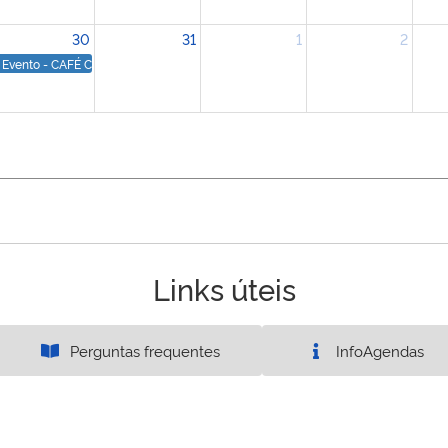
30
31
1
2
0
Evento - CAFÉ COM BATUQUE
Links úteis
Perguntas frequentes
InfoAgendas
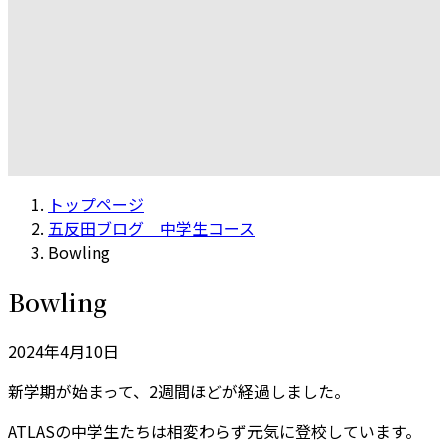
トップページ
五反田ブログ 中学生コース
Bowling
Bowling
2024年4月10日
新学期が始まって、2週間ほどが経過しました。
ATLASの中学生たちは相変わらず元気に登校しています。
..........
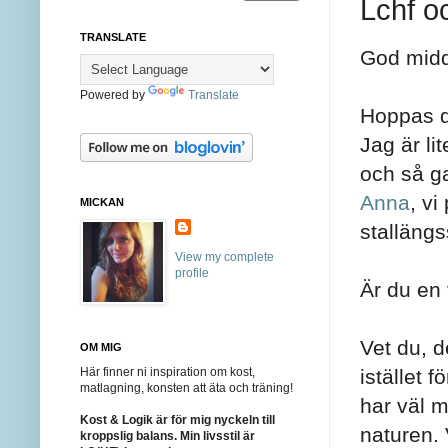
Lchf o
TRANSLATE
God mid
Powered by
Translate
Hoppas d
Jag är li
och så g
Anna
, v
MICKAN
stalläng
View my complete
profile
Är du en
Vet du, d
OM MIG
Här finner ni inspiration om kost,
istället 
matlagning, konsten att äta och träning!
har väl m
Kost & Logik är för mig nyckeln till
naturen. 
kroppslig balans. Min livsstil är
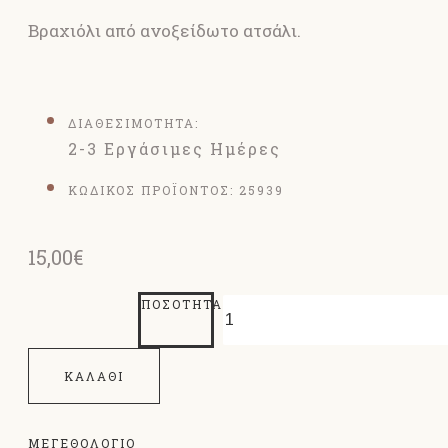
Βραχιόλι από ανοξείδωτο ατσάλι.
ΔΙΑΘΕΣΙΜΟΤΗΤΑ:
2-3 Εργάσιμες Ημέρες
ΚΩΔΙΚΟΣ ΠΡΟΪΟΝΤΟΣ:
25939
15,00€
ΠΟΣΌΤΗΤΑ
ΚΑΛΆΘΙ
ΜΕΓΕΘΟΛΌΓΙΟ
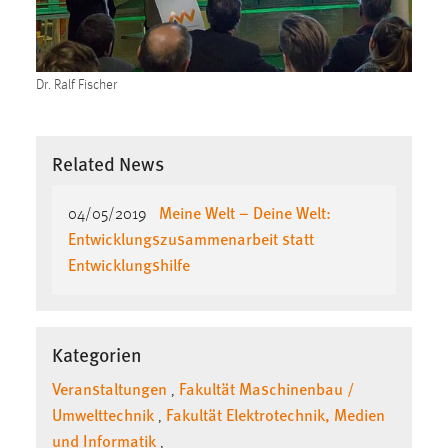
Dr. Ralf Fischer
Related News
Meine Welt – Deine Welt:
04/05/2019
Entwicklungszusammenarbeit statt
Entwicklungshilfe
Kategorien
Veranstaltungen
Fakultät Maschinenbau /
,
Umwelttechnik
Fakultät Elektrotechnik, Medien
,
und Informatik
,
..........
**What the task asks**
Pull out every line of the records that contains the string "Fakultät", matching case exactly.

**Exercise solution**
Fakultät Maschinenbau /
Fakultät Elektrotechnik, Medien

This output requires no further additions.